* JOB ITEM *
In the comment on Linux and automotive safety, which car systems does the paragraph beginning "As an example" name, and what safety criticality does it give each one?

===== TEXT SEGMENT

Linux and automotive computing security

Posted Oct 10, 2012 22:51 UTC (Wed) by SLi (subscriber, #53131)
Parent article: Linux and automotive computing security

I am a Linux geek, and I work with safety critical systems (mostly safety critical methodology research). I think anyone who thinks Linux, or for that matter Windows or any other operating system most people here would have heard of, could run in a safety-critical setting in the foreseeable future simply misunderstands the nature of safety critical systems.

The first thing to understand is that safety is not the same as security. Most of this article talks about security. Security can affect safety, and certainly the safety critical industry should take it better into account, but it's only a very small part of the story. Also, many of the attacks mentioned in this paper do not concern safety at all. For example, someone being able to steal your car is not a safety concern. Safety concerns are exactly those that can lead to bodily harm or death of someone operating the system or other people.

As an example, a window closing mechanism in a car might be considered very slightly safety critical if it would be possible for it to chop off a finger if it malfunctions. Brakes would have a higher safety criticality level, since a car moving at a high speed without functional brakes can cause the death of not only the driver but also other people. The car stereos would generally be considered non-critical, but to certify the entire system, you will have to show sufficient separation between critical and non-critical systems, and also between less critical and more critical systems.

There are generally certain requirements that regulators require for safety critical code. Generally any code to be run in a safety critical context needs to be developed with an extraordinarily thorough and rigorous process. The entire process must be well documented, starting from the design, but also encompassing coding, testing, etc. There is a good rationale for this: Testing will never find all your bugs. Rigorous design and such things won't find them all either, but it won't hurt. The point is this: Safety is something that you need to build in from the beginning; you just cannot add it later.

This necessarily results in safety critical code being comparatively speaking very simple. The requirements also become more stringent when the criticality level (for example, SIL levels, where 1 is the least critical, such as car windows, and 4 would be the most critical, such as aeroplane control systems and nuclear reactors) rises. I would be surprised if there are very many high-criticality systems as complex as a TCP/IP stack, let alone the Linux kernel. You can run them in the car stereos, though.

Also, barring some very significant advance in program verification, the Linux kernel can never be even tested to the level required. Generally the lowest levels of criticality require things like a test suite with 100% coverage. To see the kind of testing required for higher levels, take a look at, for example, Modified Condition/Decision coverage (or see below). The only open source piece of software I know claims to have 100% MC/DC coverage is SQLite, and even they misunderstand it and basically only have plain Condition/Decision Coverage.

==========
===== MATERIAL SUPPLIED

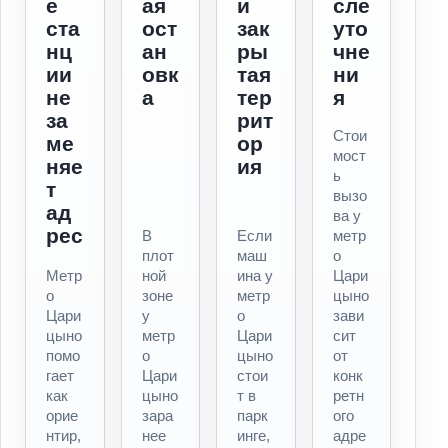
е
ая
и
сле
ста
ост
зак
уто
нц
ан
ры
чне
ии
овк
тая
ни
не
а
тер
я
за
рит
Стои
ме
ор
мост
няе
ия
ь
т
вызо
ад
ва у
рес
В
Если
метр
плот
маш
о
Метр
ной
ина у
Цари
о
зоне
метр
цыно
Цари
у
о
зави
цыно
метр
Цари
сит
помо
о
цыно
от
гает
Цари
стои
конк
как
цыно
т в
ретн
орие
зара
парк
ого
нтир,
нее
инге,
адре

==========
===== MATERIAL SUPPLIED

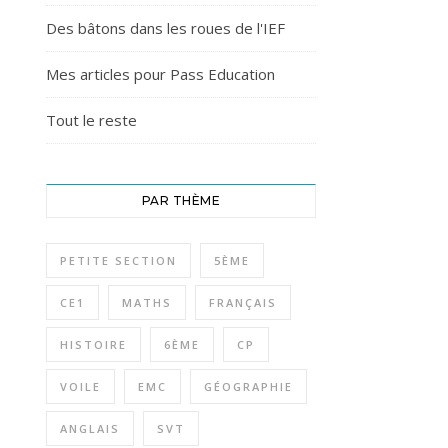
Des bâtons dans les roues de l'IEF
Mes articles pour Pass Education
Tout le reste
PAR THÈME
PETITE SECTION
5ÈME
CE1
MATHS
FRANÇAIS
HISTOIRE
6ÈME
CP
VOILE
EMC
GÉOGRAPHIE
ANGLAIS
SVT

==========

* WRITTEN ANSWER *
- Window closing mechanism: very slightly safety critical, if a malfunction could let it chop off a finger
- Brakes: a higher safety criticality level
- Car stereos: generally non-critical